Levin’s proposals would identify Christians as a minority group separate from Arabs, most of whom are Muslim, and give them their own, unique representation on the Advisory Committee for Equal Opportunity in Employment Commission.
The bill calls for more representatives on the commission for Christians, Druse and Circassians, as well as for haredim, new immigrants, reserve soldiers, senior citizens, and women.
Committee chairman Haim Katz (Likud Beytenu) commended the bill and moved to advance it to the Knesset as soon as possible.
Meretz MK Esawi Frej told the hearing, “This sectarian division only deepens inequalities in employment opportunities.
Divide-and-rule in the labor market is unacceptable and not appropriate.”
Aya Ben-Amos, the director of public policy and communications for The Abraham Fund, told the The Jerusalem Post that the bill is the first time in formal legislation that Christian and Muslim Arabs would be separated, as under the proposal Christian Arabs are no longer identified as Arabs.
She said that people discriminate against Arabs in the job market based on their name or accent, not because they are Christians or Muslims.
“I don’t think that the change in reality should be that employers differentiate between Christians and Muslims and prefer one over the other, but rather that it should be change toward nondiscrimination toward all Arabs,” said Ben-Amos.
“The motivation is about preferring Arab Christians over Muslims,” she said, adding that trying to isolate Muslim Arabs would lead to more discrimination.
“We believe that the government should immediately desist from a policy of divide and rule toward the Arab minority in Israel and from the attempt to create divisions between groups within the minority in order to dismantle its collective identity,” said The Abraham Fund in a letter to the Knesset committee.
“Profound issues regarding the relations between the Jewish majority and the Palestinian Arab minority in Israel cannot be solved by means of the legislative definition of identity categories convenient for the majority,” it said.
MK Levin responded to critics, telling the Post: “I don’t try to change the reality; the reality is there. There is a big difference between Christians and Muslims, and they deserve recognition and separate representation.”
He said that he heard the same kinds of arguments in the last Knesset, when he promoted separate representation for the Druse.
“They do not see themselves as Arabs. They say, ‘We are not Arabs – we are separate.’ “For 60 years the state treated all minorities as one homogeneous group, and it was a mistake.
“Look at Lebanon, there is no Levin there, and their law stipulates that the president must be a Maronite Christian, the speaker of parliament a Shi’ite, and the prime minister a Sunni.

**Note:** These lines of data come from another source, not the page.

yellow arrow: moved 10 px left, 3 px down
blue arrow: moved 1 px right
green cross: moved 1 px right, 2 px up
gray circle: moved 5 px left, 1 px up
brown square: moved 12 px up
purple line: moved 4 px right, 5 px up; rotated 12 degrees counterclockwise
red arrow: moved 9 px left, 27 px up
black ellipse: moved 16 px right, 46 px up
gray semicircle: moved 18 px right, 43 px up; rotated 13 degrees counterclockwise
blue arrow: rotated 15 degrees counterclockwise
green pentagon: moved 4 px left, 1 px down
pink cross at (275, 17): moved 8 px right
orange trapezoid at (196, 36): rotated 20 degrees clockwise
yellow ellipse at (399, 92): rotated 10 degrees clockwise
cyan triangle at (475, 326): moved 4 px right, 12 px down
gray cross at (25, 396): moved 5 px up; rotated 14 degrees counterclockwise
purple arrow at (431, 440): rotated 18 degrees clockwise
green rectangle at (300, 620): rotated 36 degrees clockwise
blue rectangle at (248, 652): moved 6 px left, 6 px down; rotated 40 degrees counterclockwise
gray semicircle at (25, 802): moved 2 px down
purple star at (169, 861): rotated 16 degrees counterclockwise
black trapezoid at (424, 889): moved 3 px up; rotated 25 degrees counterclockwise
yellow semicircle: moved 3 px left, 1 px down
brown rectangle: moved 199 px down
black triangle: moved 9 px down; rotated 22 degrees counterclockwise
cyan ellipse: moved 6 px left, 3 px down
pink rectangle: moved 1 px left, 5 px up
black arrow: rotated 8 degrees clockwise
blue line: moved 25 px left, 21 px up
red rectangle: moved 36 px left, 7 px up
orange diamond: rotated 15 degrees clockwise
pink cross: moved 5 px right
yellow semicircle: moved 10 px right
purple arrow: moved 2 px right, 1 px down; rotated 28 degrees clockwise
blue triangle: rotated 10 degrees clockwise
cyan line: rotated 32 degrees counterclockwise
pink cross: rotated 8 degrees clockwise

“In Israel, suddenly there is no difference between Arabs and everything is perfect,” he added.
“In Nazareth many Christians are not treated well by Muslims, and many of them want to serve in the army and be an integral part of building the country. Christians see that this is the most secure place in the region for them, and they want to work together to stop extremist Muslims,” Levin said.
Asked about Christians who vote for Arab political parties, he responded that in the Middle East there has always been a tendency for them to support communism or Pan-Arabism in order to downplay their religious identity.
However, these ideologies were not able to overcome real divisions in the Arab world, he explained.